Let $R$ be a non-zero commutative ring. Prove that the ideal $(x)$ of $R[x]$ is prime if and only if $R$ is an integral domain.
I'm working on the left-to-right direction right now. I know that $R[x]/(x)$ is an integral domain since $(x)$ is prime. So I want to fix $r\in R$ and use the evaluation map $e_r:R[x]\to R$ given by $f(x)\mapsto f(r)$, a surjective ring homomorphism, and apply the first isomorphism theorem. But I'm having trouble with the kernel of $e_r$.

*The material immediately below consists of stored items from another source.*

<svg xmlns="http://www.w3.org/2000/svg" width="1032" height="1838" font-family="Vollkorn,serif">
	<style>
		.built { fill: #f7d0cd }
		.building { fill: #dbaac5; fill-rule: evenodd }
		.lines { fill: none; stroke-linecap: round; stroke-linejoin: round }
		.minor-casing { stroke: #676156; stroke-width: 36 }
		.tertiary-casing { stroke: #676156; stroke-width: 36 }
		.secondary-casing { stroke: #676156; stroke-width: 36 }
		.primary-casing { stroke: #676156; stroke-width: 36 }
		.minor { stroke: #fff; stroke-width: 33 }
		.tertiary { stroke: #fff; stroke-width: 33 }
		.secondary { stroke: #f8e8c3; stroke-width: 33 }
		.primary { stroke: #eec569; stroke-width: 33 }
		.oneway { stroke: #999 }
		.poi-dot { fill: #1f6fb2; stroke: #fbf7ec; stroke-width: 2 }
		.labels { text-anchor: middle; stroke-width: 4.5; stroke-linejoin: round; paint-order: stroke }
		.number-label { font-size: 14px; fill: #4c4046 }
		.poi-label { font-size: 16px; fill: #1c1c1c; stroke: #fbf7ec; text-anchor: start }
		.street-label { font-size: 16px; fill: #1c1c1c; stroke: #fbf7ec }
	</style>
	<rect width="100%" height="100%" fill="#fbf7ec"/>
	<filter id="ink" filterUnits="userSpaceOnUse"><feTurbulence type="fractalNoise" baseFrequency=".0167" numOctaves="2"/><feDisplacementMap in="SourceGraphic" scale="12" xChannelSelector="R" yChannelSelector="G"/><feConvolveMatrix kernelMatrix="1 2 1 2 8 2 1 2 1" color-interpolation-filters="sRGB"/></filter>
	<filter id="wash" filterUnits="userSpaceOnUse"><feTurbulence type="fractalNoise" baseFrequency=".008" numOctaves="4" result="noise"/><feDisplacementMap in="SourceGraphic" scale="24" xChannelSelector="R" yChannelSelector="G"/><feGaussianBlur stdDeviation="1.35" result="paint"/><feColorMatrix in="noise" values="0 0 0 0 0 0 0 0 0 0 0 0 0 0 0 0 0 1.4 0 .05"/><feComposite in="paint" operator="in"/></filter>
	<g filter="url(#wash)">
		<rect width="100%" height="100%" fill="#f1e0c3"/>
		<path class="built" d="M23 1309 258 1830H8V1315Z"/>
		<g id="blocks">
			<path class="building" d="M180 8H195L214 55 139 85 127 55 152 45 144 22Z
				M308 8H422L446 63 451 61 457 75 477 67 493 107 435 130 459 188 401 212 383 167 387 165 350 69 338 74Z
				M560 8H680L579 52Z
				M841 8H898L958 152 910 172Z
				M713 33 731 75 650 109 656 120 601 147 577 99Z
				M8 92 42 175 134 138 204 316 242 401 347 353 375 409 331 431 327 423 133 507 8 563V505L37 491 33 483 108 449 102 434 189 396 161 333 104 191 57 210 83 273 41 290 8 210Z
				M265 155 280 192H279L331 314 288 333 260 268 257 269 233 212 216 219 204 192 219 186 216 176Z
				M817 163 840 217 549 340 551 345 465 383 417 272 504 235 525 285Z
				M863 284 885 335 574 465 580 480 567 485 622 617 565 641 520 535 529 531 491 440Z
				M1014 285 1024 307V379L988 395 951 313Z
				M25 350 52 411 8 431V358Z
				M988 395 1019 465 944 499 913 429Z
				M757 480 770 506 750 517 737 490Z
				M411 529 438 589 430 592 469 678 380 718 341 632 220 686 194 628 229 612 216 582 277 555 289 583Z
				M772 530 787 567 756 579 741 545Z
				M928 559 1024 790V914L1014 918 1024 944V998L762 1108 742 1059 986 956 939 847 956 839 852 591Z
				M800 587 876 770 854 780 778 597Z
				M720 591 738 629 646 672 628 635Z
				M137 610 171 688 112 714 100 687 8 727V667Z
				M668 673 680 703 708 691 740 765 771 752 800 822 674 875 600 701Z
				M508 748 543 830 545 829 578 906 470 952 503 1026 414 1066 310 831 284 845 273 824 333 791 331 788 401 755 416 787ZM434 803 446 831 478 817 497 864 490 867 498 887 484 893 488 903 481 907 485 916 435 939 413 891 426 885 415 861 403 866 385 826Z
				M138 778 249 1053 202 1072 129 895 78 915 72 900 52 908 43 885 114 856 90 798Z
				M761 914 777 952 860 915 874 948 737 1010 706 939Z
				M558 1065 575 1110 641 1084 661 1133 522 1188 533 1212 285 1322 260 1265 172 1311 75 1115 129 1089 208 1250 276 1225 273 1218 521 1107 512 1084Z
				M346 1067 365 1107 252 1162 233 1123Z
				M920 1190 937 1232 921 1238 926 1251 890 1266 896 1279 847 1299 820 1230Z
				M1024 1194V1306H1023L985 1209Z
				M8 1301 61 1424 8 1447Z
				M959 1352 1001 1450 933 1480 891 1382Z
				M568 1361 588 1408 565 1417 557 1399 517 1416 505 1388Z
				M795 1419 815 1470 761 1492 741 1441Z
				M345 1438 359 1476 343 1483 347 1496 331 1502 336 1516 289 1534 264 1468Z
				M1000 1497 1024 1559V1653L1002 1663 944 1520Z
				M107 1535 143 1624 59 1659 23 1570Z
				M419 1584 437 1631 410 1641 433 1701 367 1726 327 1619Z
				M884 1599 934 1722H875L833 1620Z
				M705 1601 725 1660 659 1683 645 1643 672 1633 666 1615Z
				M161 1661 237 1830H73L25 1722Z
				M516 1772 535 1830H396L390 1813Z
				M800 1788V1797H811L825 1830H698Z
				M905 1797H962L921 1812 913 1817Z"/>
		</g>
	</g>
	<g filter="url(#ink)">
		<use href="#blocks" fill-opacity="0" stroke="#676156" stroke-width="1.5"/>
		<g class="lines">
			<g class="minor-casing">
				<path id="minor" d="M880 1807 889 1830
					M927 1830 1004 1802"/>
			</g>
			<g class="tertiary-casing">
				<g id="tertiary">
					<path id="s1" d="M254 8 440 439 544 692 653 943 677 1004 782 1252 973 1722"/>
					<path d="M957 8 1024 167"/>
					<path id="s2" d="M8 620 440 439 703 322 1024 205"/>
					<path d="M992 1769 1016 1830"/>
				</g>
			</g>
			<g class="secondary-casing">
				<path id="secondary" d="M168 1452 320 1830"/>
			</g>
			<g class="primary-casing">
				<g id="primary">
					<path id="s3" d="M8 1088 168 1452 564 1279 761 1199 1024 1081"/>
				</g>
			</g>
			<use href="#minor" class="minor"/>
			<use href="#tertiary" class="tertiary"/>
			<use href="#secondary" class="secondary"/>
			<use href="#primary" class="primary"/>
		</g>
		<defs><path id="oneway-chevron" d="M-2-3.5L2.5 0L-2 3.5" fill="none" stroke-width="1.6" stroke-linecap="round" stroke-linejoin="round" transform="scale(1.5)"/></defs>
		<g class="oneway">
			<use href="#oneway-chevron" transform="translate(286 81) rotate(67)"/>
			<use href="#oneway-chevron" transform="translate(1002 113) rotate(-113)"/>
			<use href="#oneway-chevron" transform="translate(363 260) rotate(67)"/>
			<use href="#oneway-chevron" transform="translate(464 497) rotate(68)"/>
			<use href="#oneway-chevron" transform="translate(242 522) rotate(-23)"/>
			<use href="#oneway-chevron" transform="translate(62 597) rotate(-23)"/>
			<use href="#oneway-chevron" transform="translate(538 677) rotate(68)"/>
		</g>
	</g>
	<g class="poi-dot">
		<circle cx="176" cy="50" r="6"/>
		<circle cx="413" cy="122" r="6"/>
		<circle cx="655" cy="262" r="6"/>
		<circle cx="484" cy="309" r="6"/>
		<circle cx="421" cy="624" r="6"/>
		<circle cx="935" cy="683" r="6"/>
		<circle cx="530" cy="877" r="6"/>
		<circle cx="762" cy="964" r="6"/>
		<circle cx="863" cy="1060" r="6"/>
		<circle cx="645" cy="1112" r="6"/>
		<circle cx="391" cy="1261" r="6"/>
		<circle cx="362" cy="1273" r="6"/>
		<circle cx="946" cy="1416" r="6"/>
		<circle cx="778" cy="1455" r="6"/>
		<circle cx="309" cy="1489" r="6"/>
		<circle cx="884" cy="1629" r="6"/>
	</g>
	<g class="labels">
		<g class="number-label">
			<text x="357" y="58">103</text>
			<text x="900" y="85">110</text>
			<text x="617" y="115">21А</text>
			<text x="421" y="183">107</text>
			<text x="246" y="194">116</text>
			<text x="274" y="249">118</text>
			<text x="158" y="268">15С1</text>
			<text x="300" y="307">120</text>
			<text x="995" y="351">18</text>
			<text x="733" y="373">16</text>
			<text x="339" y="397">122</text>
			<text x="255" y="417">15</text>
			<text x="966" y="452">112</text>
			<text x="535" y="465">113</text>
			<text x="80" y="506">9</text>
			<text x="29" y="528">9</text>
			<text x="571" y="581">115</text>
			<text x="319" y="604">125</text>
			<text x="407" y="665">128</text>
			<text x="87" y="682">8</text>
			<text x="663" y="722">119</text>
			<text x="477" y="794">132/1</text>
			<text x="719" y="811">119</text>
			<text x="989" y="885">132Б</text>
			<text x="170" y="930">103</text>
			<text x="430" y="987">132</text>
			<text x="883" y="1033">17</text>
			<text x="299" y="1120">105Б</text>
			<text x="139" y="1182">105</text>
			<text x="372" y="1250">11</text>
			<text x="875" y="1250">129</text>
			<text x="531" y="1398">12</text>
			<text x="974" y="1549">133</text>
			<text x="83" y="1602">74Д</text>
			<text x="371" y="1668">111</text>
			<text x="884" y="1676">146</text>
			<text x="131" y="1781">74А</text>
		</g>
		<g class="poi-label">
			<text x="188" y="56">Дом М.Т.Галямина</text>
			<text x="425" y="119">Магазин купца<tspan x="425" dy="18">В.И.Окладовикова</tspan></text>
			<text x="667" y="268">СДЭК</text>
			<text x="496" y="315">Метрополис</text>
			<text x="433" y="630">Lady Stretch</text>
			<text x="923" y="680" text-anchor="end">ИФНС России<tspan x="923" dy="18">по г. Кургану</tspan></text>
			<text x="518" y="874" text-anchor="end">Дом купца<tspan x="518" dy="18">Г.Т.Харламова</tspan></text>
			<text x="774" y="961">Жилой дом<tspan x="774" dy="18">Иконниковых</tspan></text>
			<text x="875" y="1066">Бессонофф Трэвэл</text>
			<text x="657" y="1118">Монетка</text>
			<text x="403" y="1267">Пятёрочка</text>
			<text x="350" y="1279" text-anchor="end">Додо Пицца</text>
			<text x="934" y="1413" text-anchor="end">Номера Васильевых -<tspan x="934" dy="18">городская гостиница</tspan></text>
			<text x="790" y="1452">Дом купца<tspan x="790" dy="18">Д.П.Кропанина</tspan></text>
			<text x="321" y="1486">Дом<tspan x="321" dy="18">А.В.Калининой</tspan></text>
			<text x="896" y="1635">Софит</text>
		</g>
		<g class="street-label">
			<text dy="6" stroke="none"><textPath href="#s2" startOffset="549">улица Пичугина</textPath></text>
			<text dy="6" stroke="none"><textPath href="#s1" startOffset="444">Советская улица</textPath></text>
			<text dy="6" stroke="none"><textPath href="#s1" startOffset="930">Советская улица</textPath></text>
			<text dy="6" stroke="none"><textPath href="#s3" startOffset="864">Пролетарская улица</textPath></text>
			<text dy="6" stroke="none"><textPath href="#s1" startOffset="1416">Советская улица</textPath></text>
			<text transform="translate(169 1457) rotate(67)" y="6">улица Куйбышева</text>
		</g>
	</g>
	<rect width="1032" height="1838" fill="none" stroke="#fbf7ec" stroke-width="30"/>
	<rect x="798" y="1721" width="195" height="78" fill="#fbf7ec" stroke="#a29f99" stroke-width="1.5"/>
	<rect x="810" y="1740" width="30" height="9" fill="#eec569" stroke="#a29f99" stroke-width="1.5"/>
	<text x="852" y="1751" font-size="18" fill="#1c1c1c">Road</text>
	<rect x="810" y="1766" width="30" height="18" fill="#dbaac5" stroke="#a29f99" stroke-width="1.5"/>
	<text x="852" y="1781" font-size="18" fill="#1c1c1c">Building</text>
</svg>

First of all, is it even true that $\ker{(e_r)}=(x)$? If so, any hints you could drop would be great. Thanks!
Best Answer
No, the kernel of $e_r$ consists of all polynomials that are zero at $r$: remember, $\mathrm{ker}(e_r) = \{ f(x)\in R[x]\mid e_r(f(x)) = f(r) = 0\}$. It will contain $(x-r)$ (assuming your ring has an identity), but in general rings it may be all sorts of things (edit: as Bill Dubuque points out, the Factor Theorem will be on hand in any ring with $1$, but in rings without $1$ weird things may occur). But that does not really matter here, because you don't want to look at an arbitrary $r$ in $R$. You want to pick a particular $r$ that gives you the kernel you want.
And for you to get $(x)$ as the kernel, you should look at $e_0$, evaluation at $0$. Trivially, $(x)$ is contained in the kernel; showing that every element of the kernel is in $(x)$ should be straightforward.